● What you are asked to do
Search the records for the string "地方消費税交付金", then copy each line that has it.

● Given data
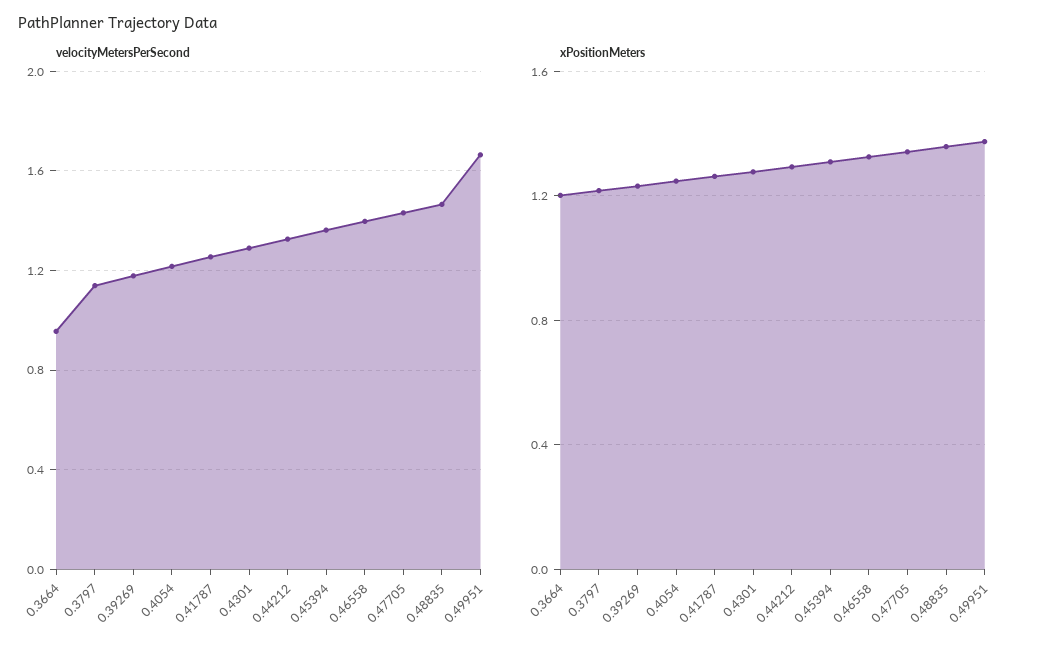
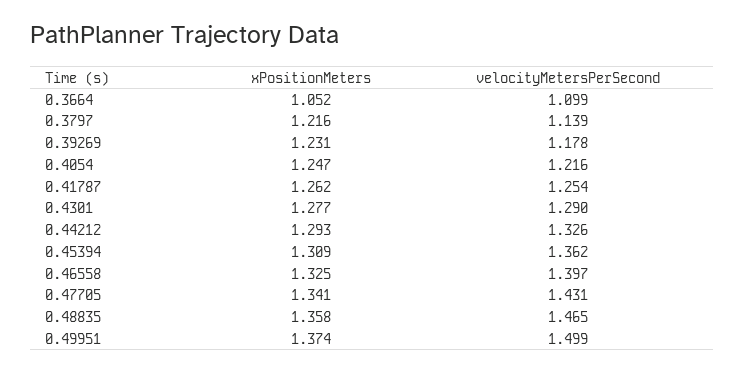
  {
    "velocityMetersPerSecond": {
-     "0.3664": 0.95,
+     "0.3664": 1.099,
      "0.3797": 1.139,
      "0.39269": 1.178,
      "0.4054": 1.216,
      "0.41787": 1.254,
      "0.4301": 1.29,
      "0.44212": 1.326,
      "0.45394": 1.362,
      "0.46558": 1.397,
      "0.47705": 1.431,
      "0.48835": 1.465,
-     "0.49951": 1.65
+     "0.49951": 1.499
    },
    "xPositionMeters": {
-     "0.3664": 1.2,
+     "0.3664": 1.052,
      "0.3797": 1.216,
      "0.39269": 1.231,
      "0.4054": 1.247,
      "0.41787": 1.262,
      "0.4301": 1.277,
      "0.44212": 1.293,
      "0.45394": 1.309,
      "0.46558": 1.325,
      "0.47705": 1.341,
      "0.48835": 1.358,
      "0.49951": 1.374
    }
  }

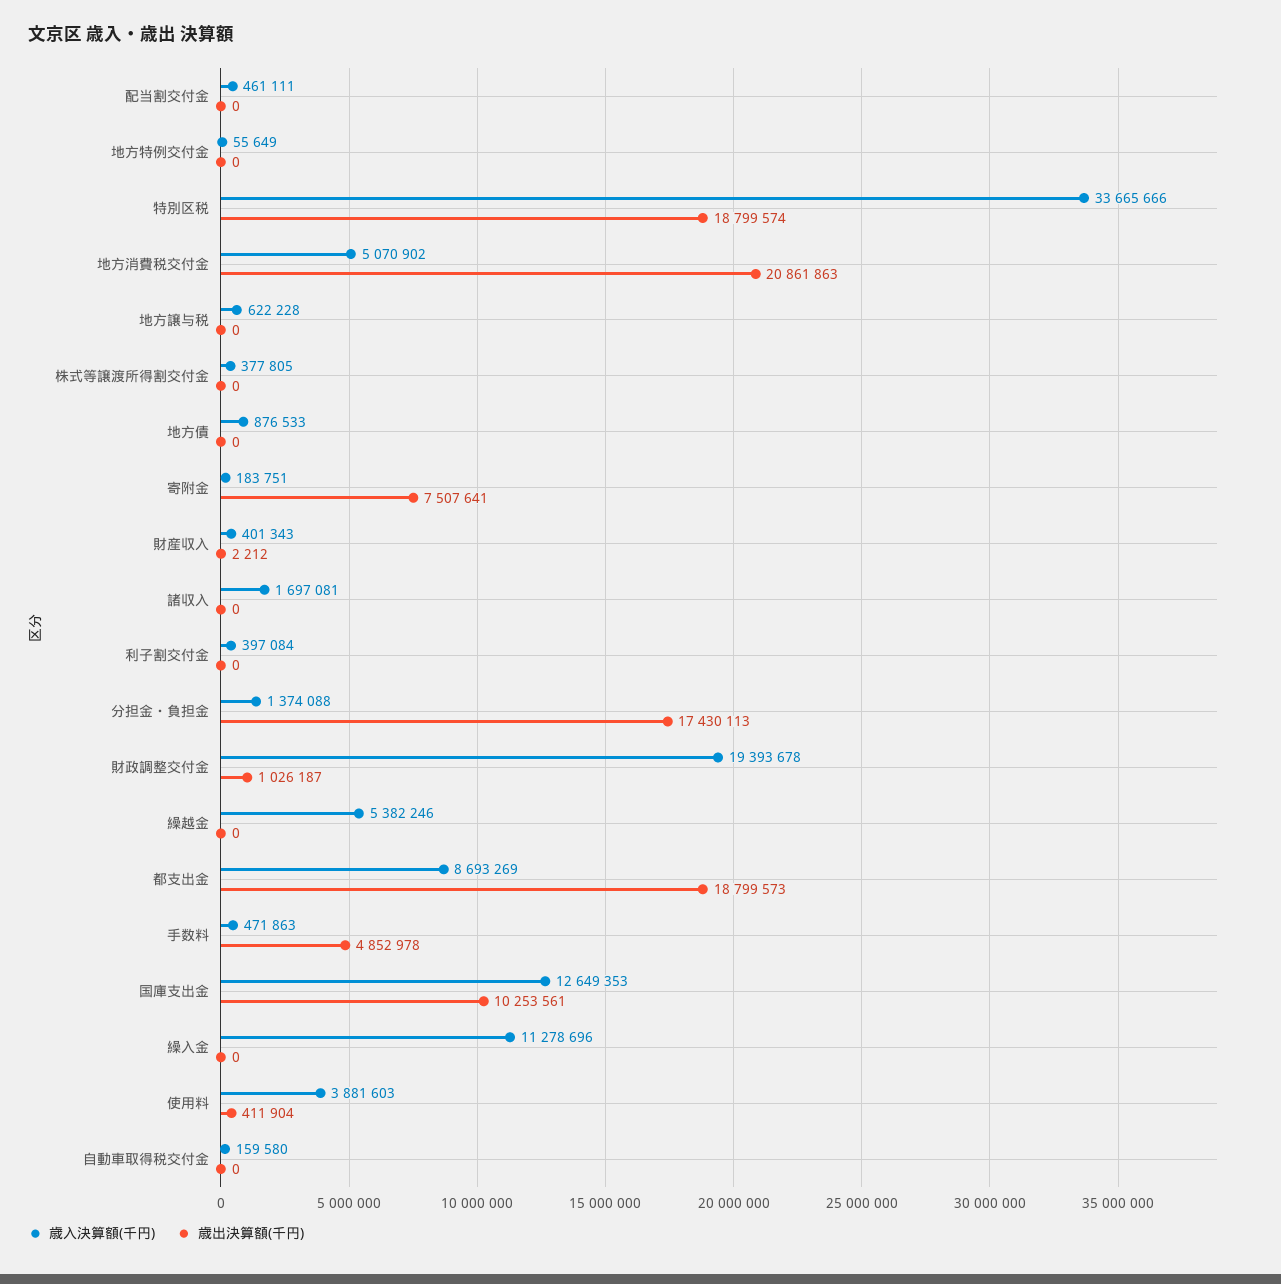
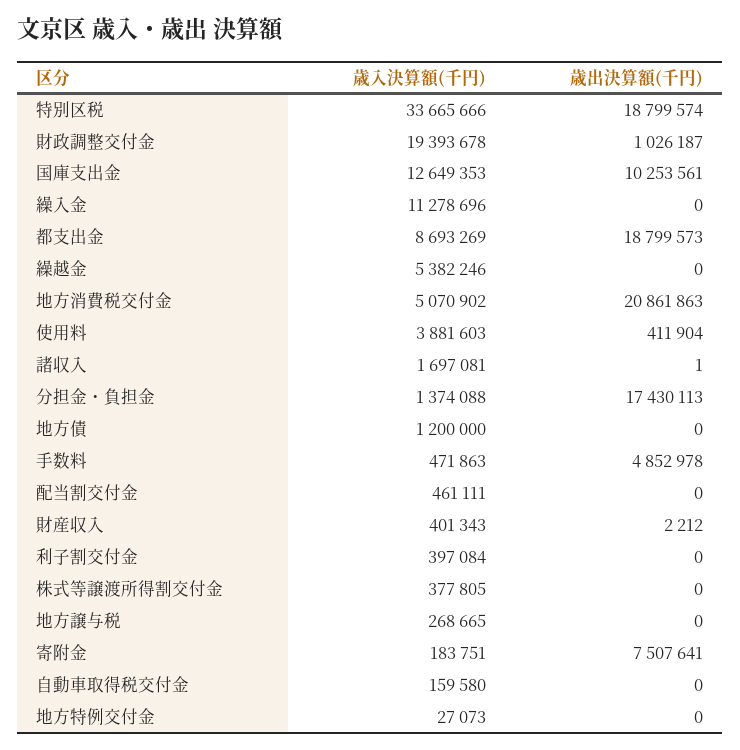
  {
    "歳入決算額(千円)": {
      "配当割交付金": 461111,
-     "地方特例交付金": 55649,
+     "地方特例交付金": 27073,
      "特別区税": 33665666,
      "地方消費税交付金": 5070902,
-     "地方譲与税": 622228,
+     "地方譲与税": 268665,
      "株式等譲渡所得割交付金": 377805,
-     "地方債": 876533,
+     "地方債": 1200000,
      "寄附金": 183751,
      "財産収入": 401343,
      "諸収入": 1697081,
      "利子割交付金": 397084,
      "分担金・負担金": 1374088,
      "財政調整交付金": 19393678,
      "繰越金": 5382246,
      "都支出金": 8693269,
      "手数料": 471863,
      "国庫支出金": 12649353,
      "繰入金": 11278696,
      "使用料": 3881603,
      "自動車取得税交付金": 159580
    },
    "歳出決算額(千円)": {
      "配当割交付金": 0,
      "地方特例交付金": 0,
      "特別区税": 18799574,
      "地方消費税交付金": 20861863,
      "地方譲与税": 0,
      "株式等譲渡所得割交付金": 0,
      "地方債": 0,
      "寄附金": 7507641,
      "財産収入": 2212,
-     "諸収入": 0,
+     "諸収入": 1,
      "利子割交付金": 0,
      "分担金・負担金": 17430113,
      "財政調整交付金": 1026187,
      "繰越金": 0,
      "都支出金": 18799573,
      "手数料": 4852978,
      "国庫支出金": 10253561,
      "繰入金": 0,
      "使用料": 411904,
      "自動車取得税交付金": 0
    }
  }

● Expected answer
      "地方消費税交付金": 5070902,
      "地方消費税交付金": 20861863,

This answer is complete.